1. Odłamie się w formie i będzie kłopot z wyciągnięciem.
2. Jak wyciągniesz, to porysujesz formę i nie wyciągniesz kadłuba.
Urżnij to w cholerę, a potem jakoś dolepisz, z trocin, laminatu czy też gówna ptasiego.
Gówno ptasie i ślina modelarska są moimi ulubionymi tworzywami.
Kopyto wyszpachluj, (szpachlówka natryskowa), wyliż najdokładniej, a nawet troszku lepiej,
pomaluj farbą ( najlepiej czerwoną, bo dobrze odchodzą) :).
Wypoleruj, najlepiej jak umiesz. Potem weź korepetycje z polerowania i popraw.
Polerowanie do błysku. Teraz woskuj, tak ze 5 razy (może być na zimno).
Potem alkohol poliwinylowy, sidolux, czy inny separator też ze dwa-trzy razy.
Jak wyschnie to laminuj.
Nic nie wiem o substancji typu żelkot z epidianu. Jak istnieje, to musi
się znaleźć na kopycie jako pierwsza. Na to szmata. Jeżeli robisz formę (a tak wynika z relacji )
to tańsza będzie mata ( na następne warstwy ). Aby forma się nie zwichrowała
zalaminuj połówki peszela ( rura do prowadzenia instalacji elektrycznych ( Castorama ) fiu 10-20).

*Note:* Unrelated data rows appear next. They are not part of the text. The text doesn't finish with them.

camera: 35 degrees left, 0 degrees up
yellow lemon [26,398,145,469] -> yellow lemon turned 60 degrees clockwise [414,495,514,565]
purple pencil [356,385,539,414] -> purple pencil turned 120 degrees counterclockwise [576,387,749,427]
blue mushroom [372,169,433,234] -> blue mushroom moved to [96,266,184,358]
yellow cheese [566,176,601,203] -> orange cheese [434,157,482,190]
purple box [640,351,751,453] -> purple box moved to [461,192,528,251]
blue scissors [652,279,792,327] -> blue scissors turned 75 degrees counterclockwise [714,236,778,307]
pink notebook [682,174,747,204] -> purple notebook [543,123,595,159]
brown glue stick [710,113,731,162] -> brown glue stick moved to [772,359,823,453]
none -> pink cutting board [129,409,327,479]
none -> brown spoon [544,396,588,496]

Forma nie musi być piękna zewnętrznie. Do zdjęcia przykryjesz szmatą, czystą lub
brudną pieluchą albo odwrócisz.
Do wyjmowaniu kopyta z formy użyj gumowego młotka, mózgu i cierpliwości.
Jak to nie wystarczy, to postaraj się wstrzyknąć trochę ciepłej wody między kopyto a formę,
może pomoże.
To był skrócony opis moich doświadczeń z laminowaniem,
mam nadzieję, że się przyda, a jak nie, to chociaż się uśmiechniesz.
Z ukłonami
Andrzej Korycki
O:Holownik Despatch 1:50
: 03 wrz 2010, 07:32
autor: antosiek
Kopyto w takiej postaci jak na zdjęciach nie nadaje się do zrobienia formy. Powierzchnia jest nie do przyjęcia. Ostateczna powierzchnia ma być lustrzana. Na to dopiero rozdzielacze. Sam proces wykonania formy masz opisany w mojej relacji z budowy nadbudówki Halnego.

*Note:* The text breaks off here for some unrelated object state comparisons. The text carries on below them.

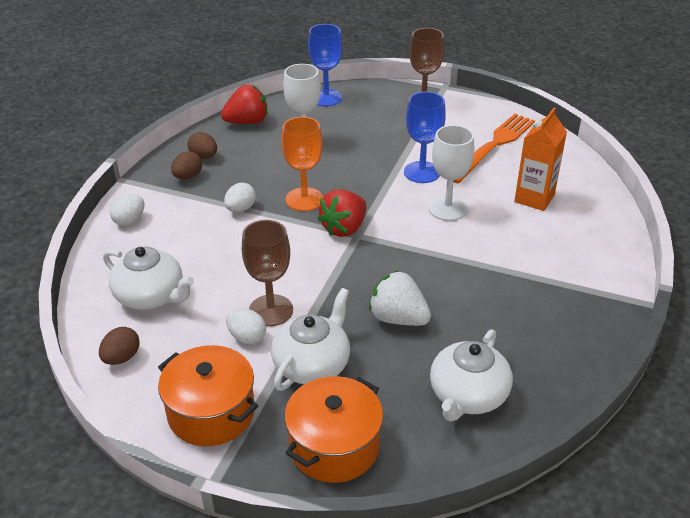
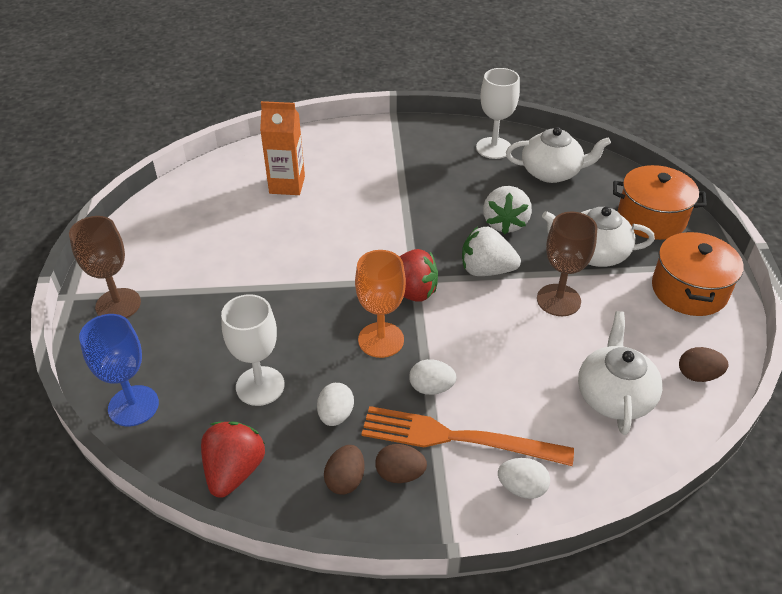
camera: 115 degrees left, 5 degrees up
red strawberry [221,84,268,124] -> red strawberry turned 60 degrees clockwise [201,422,265,498]
white egg [226,308,266,344] -> white egg moved to [317,383,354,426]
blue goblet [404,92,446,183] -> none
white goblet [428,125,474,221] -> white goblet moved to [476,68,520,159]
orange fork [453,114,535,184] -> orange fork moved to [361,406,574,466]
none -> white strawberry [462,226,521,276]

http://www.koga.net.pl/component/option,com_joomlaboard/Itemid,293/func,view/id,6856/catid,523/limit,6/limitstart,18/
Tył kadłuba rzeczywiście jest trochę niefortunny. Cienki, ostry element może bardzo utrudnić poprawne wykonanie formy. Zrób jak radzi Andrzej. Żywica jak najbardziej może być. Tylko szmata sporo za cienka. 200-250 g/m2 lub najlepiej dużo tańsza mata.
Tak czy siak to jeszcze sporo pracy przed Tobą.